2018年11月27日 WeWork ギンザシックス にて Future of Intelligent Material 展 -電子デバイスの未来のカタチ- を開催いたしました。
このイベントでは新しい回路素材の展示や、それから生まれるデザインについてのプレゼンテーションを行い、”電子機器のデザインが変わる可能性” を実際に体験して頂きました。

ERATO 川原万有情報網プロジェクトの作品

ERATO 川原万有情報網プロジェクトの作品のうち Elephantech が関わらせて頂いた作品の展示と紹介をしていただきました。


『折り紙ロボット(180度折)』『くねくねロボット(ひらむしロボット)』などの、フレキシブル基板 P-Flex® を利用したERATO 川原 万有情報網 プロジェクトによる「Origami Robots with Flexible Circuit Sheets」と題した研究デモ発表は、シンガポールで開催されたACM UbiComp 2018において Best Demo Award を受賞しました。

動画より

(川原)

東京大学の川原です。皆さんこんばんは。
Elephantechとの関係は、杉本さんが説明してくれたとおりです。
私たちはElephantechなどと連携しながら、ちょっと先の宿題になりそうな現場からの問題を大学で引き取っていくかたちで連携をさせてもらっています。

Elephantech、AgICを始めたときに一番最初によく聞かれたことは
「二次元はいいんだけど、3Dプリンター流行っているけれど三次元できないの?」
みたいな話でした。3Dプリンターに、導電性ペーストを組み込んで三次元物体を作ることもできるでしょうけれど、そんなことしなくても二次元で高速に印刷して、それから折ったほうが早いことを示すために、折り紙も研究も始めました。

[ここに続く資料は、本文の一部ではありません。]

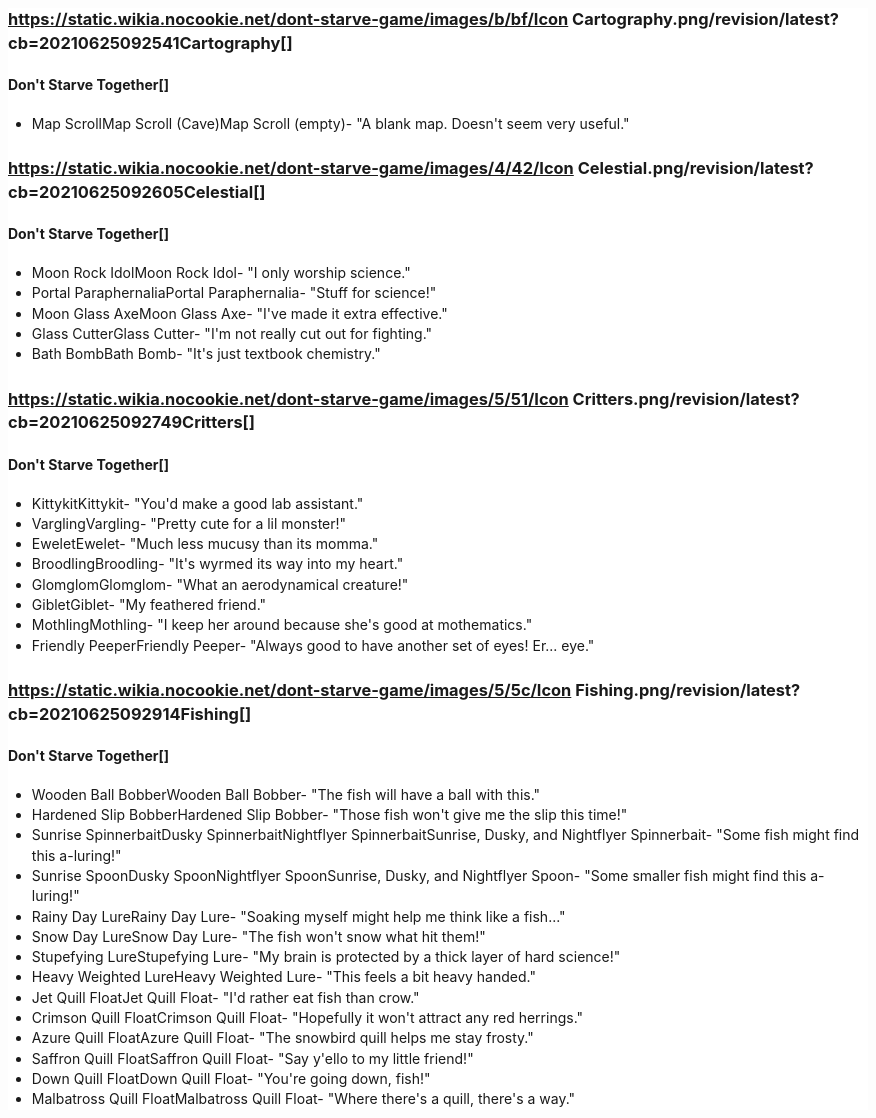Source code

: ### https://static.wikia.nocookie.net/dont-starve-game/images/b/bf/Icon Cartography.png/revision/latest?cb=20210625092541​Cartography[]

#### Don't Starve Together[]

* Map ScrollMap Scroll (Cave)Map Scroll (empty)- "A blank map. Doesn't seem very useful."

### https://static.wikia.nocookie.net/dont-starve-game/images/4/42/Icon Celestial.png/revision/latest?cb=20210625092605​Celestial[]

#### Don't Starve Together[]

* Moon Rock IdolMoon Rock Idol- "I only worship science."
* Portal ParaphernaliaPortal Paraphernalia- "Stuff for science!"
* Moon Glass AxeMoon Glass Axe- "I've made it extra effective."
* Glass CutterGlass Cutter- "I'm not really cut out for fighting."
* Bath BombBath Bomb- "It's just textbook chemistry."

### https://static.wikia.nocookie.net/dont-starve-game/images/5/51/Icon Critters.png/revision/latest?cb=20210625092749​Critters[]

#### Don't Starve Together[]

* KittykitKittykit- "You'd make a good lab assistant."
* VarglingVargling- "Pretty cute for a lil monster!"
* EweletEwelet- "Much less mucusy than its momma."
* BroodlingBroodling- "It's wyrmed its way into my heart."
* GlomglomGlomglom- "What an aerodynamical creature!"
* GibletGiblet- "My feathered friend."
* MothlingMothling- "I keep her around because she's good at mothematics."
* Friendly PeeperFriendly Peeper- "Always good to have another set of eyes! Er... eye."

### https://static.wikia.nocookie.net/dont-starve-game/images/5/5c/Icon Fishing.png/revision/latest?cb=20210625092914​Fishing[]

#### Don't Starve Together[]

* Wooden Ball BobberWooden Ball Bobber- "The fish will have a ball with this."
* Hardened Slip BobberHardened Slip Bobber- "Those fish won't give me the slip this time!"
* Sunrise SpinnerbaitDusky SpinnerbaitNightflyer SpinnerbaitSunrise, Dusky, and Nightflyer Spinnerbait- "Some fish might find this a-luring!"
* Sunrise SpoonDusky SpoonNightflyer SpoonSunrise, Dusky, and Nightflyer Spoon- "Some smaller fish might find this a-luring!"
* Rainy Day LureRainy Day Lure- "Soaking myself might help me think like a fish..."
* Snow Day LureSnow Day Lure- "The fish won't snow what hit them!"
* Stupefying LureStupefying Lure- "My brain is protected by a thick layer of hard science!"
* Heavy Weighted LureHeavy Weighted Lure- "This feels a bit heavy handed."
* Jet Quill FloatJet Quill Float- "I'd rather eat fish than crow."
* Crimson Quill FloatCrimson Quill Float- "Hopefully it won't attract any red herrings."
* Azure Quill FloatAzure Quill Float- "The snowbird quill helps me stay frosty."
* Saffron Quill FloatSaffron Quill Float- "Say y'ello to my little friend!"
* Down Quill FloatDown Quill Float- "You're going down, fish!"
* Malbatross Quill FloatMalbatross Quill Float- "Where there's a quill, there's a way."
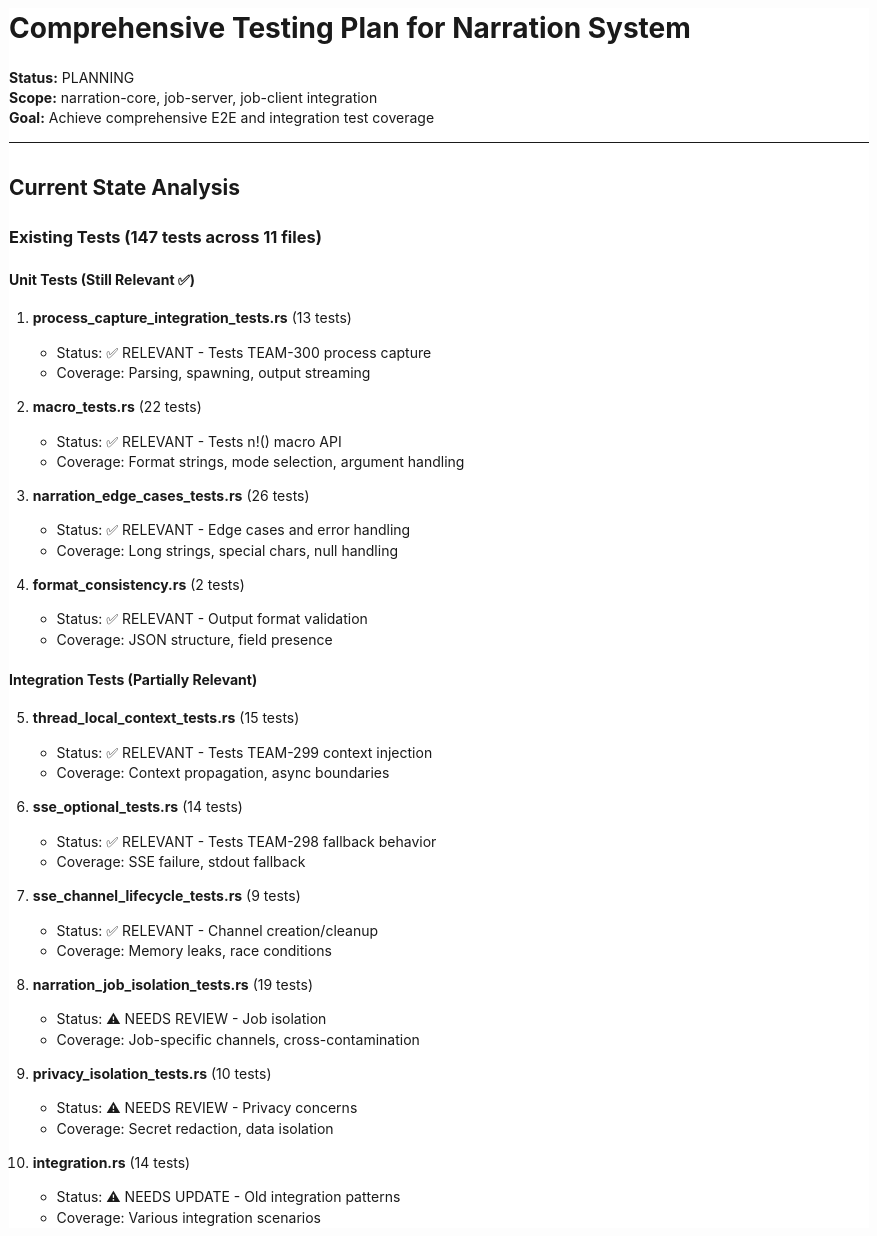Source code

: # Comprehensive Testing Plan for Narration System

**Status:** PLANNING  
**Scope:** narration-core, job-server, job-client integration  
**Goal:** Achieve comprehensive E2E and integration test coverage

---

## Current State Analysis

### Existing Tests (147 tests across 11 files)

#### Unit Tests (Still Relevant ✅)
1. **process_capture_integration_tests.rs** (13 tests)
   - Status: ✅ RELEVANT - Tests TEAM-300 process capture
   - Coverage: Parsing, spawning, output streaming
   
2. **macro_tests.rs** (22 tests)
   - Status: ✅ RELEVANT - Tests n!() macro API
   - Coverage: Format strings, mode selection, argument handling

3. **narration_edge_cases_tests.rs** (26 tests)
   - Status: ✅ RELEVANT - Edge cases and error handling
   - Coverage: Long strings, special chars, null handling

4. **format_consistency.rs** (2 tests)
   - Status: ✅ RELEVANT - Output format validation
   - Coverage: JSON structure, field presence

#### Integration Tests (Partially Relevant)

5. **thread_local_context_tests.rs** (15 tests)
   - Status: ✅ RELEVANT - Tests TEAM-299 context injection
   - Coverage: Context propagation, async boundaries

6. **sse_optional_tests.rs** (14 tests)
   - Status: ✅ RELEVANT - Tests TEAM-298 fallback behavior
   - Coverage: SSE failure, stdout fallback

7. **sse_channel_lifecycle_tests.rs** (9 tests)
   - Status: ✅ RELEVANT - Channel creation/cleanup
   - Coverage: Memory leaks, race conditions

8. **narration_job_isolation_tests.rs** (19 tests)
   - Status: ⚠️ NEEDS REVIEW - Job isolation
   - Coverage: Job-specific channels, cross-contamination

9. **privacy_isolation_tests.rs** (10 tests)
   - Status: ⚠️ NEEDS REVIEW - Privacy concerns
   - Coverage: Secret redaction, data isolation

10. **integration.rs** (14 tests)
    - Status: ⚠️ NEEDS UPDATE - Old integration patterns
    - Coverage: Various integration scenarios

今日持ってきているのは、このハニカムのものと、折り紙のイモムシ型のロボットと、そういうイモムシのロボットなどができたときに使われる信号の無線給電の技術の3つです。

一つ一つ意味を説明しますと、このハニカムは実は半自動で折れるようになっています。
折り紙は研究が進んでいて、三次元形状を与えると、二次元の展開図(折り線)を自動で作れるような理論ができています。
ただ、それを実際に上手に折ることはなかなか難しく、しかも手で折るとなると大変です。
なるべく機械を使って自動で折れることを目指していて、特にそれが簡単にできるのがこのハニカムです。

ハニカムランプ

1枚の紙から折り目を付けてバタバタと自分でたたむだけで、この形ができます。

残念ながらこちらのデモ品4つはそうではありませんが、1枚の紙に回路の配線を入れて、ちょっとした伸縮の機構を入れることによって、上手に動きを生み出すというのがこちらです。

今2つのセグメントがあって、これはもともと折り紙でピンセットを作る折りの方法が編み出されていて、それを上手に使っています。
横に力を加えると、縦に縮むという構造を上手に使って、この上にエネルギーを通すための配線が入っています。

折り紙ロボット(180度折)

従来、折り紙は折り目を付けるので、回路を印刷しても折り目で断線をしてしまって電気を流せませんでした。
でもElephantechの折りの構造を上手に使うことで、その問題を回避することができ、イモムシロボットが実現しました。

かわいく動いていますが、この動かし方のタイミングも割と深淵なる世界、数学の世界が待っていまして、摩擦や重さでこの最適なタイミングが決まっています。
それをAIで学習させることも研究でやっています。

余談になりますが、カイコの歩き方とシャクトリムシの歩き方とミミズの歩き方は全部違います。
それも環境条件をシミュレーターに突っ込んでやると、ミミズが生まれたり、カイコが生まれたりします。
これはカイコです。
続きを聞きたい人はあとで来てください。

もう一つ、これも刺さる人には刺さるオタクな技術です。
実はこれは1本しか線がありませんが、4つのアクチュエーターが独立に動いていて、しかも全部アナログです。

くねくねロボット(ひらむしロボット)

デジタルで処理をせず、ICとか乗っていません。
単に印刷した上に、ちょっとしたアナログの素子を置くだけで、4つのアクチュエーターが独立に動きます。
この中に高周波の電流が流れていまして、それを特定のアクチュエーターのところだけを特定の周波数を通すことによって独立に制御しています。
それで、このようにのた打ち回るような変な動きをしています。
今4チャンネルですが、理論的には100チャンネルとかできるので、例えばムカデのような多関節ロボットの足を一つ一つ独立に制御するけれど、配線は1本だけでいいということをやる技術として開発しました。

私たちは平面の上にいろいろな機能を上手に印刷とか、折り紙のアルゴリズムを使って生み出すということを今(研究)しています。